No texto sobre recurso especial, qual súmula do STJ é citada para dizer que o reexame de prova não pode ser feito nessa instância?

Texto para análise ▸
"""

RECURSO ESPECIAL
EMBARGOS INFRINGENTES
REEXAME — QUANDO NÃO O ENSEJA
- Recurso
- —
- Tribunal
- STJ
Resumo do acórdão
- O recurso constitucional denominado de especial, da competência desta Corte, não é um recurso de terceira instância, no sentido de devolver a um tribunal superior o conhecimento de toda a matéria da causa, isto é de todas as questões debatidas, sejam de fato, sejam de direito. O recurso especial é um recurso de jure, cuja principal finalidade é de interesse público ou seja, a preservação do direito federal. - Daí as vias estreitas de sua admissibilidade previstas nas alíneas "a", "b" e "c", do inciso III, do art. 105, da Constituição da República: a) contrariar tratado ou lei federal, ou negar-lhe vigência; b) julgar válida lei ou ato de Governo local contestado em face de lei federal; c) dar a lei federal interpretação divergente da que lhe haja atribuído outro tribunal. - "In casu", pelo primeiro acesso tenta passar a recorrente, com a arguição de negativa de vigência ao art. 363, I e II, do Código Civil Brasileiro, porque a "plena e cabal demonstração da existência do relacionamento conjugal entre a representante da recorrente e o promovido", isto é, entre a mãe da menor e o investigado, ora recorrido, bem assim a coincidência entre a época do relacionamento sexual havido entre as partes e a concepção, gerando a conclusão de ser a investigante filha do réu. Assim, porém, à luz das provas, não entendeu o Eg. Tribunal de Justiça do Ceará. - ................................ - A decisão como se vê, teve por premissa a matéria fática, apreciada de acordo com as provas e, destarte, não poderia cometer, como na realidade, não cometeu, qualquer lesão à lei. E reexame de prova não pode ser feita nesta instância (Súmula nº 7 (*) do STJ). Ac. de 07-08-1990 DJ de 5-11-1990 Arquivo do EMFOR - STJ/270 (*) "A pretensão de simples reexame de prova não enseja recurso especial". (
Ementa
O recurso especial é recurso de jure, não se admitindo reexame de provas.

"""

Itens guardados de uma coleção
"""

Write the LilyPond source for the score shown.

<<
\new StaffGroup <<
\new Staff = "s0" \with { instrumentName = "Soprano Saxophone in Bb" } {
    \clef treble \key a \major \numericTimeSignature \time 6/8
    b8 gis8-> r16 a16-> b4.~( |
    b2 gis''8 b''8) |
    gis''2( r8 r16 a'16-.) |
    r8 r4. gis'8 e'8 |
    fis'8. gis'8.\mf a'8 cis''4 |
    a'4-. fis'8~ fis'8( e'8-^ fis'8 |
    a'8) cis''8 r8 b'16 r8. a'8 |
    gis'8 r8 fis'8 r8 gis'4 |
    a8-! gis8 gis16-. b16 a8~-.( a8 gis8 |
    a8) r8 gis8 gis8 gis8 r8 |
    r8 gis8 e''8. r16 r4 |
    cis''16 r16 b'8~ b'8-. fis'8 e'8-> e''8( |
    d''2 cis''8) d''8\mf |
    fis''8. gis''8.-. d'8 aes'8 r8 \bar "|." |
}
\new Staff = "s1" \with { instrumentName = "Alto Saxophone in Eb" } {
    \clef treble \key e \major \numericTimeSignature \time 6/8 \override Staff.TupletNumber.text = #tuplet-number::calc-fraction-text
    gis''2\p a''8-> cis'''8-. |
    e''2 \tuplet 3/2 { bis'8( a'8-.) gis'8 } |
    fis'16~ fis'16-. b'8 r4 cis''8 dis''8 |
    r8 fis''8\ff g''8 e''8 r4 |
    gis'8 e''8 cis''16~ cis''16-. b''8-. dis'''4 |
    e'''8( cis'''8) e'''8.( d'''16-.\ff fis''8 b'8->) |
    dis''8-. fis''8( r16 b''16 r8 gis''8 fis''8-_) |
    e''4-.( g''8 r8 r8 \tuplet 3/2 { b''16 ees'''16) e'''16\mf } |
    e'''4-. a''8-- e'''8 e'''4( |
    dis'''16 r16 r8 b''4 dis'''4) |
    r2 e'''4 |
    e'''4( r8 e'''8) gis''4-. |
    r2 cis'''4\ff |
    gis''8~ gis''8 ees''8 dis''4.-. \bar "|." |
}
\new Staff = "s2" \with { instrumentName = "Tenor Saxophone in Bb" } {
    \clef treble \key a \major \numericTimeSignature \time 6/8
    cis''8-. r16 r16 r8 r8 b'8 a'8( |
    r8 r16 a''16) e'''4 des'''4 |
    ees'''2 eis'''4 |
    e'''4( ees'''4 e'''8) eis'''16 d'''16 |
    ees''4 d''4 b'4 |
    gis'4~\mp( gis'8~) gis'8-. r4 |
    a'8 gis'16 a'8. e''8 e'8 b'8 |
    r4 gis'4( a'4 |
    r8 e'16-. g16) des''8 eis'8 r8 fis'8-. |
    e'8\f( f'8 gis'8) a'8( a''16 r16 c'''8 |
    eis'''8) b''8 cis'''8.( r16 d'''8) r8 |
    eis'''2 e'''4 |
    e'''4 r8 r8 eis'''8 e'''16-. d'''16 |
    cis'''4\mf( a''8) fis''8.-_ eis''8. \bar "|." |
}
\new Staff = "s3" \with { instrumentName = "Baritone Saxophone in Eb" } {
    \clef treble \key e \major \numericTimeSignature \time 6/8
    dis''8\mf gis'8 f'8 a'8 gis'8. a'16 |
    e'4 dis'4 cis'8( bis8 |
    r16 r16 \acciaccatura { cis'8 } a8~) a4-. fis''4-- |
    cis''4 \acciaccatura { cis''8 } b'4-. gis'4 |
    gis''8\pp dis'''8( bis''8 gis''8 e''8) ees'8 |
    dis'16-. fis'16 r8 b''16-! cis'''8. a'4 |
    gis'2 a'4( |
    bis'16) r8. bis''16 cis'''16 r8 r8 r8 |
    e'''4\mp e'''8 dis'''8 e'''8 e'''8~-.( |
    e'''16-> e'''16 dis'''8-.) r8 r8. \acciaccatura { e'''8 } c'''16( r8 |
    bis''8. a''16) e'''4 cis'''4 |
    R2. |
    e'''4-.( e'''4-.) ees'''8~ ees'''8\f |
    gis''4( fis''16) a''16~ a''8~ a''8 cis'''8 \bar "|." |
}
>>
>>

"""

Resposta abaixo ▸ A Súmula nº 7 do STJ.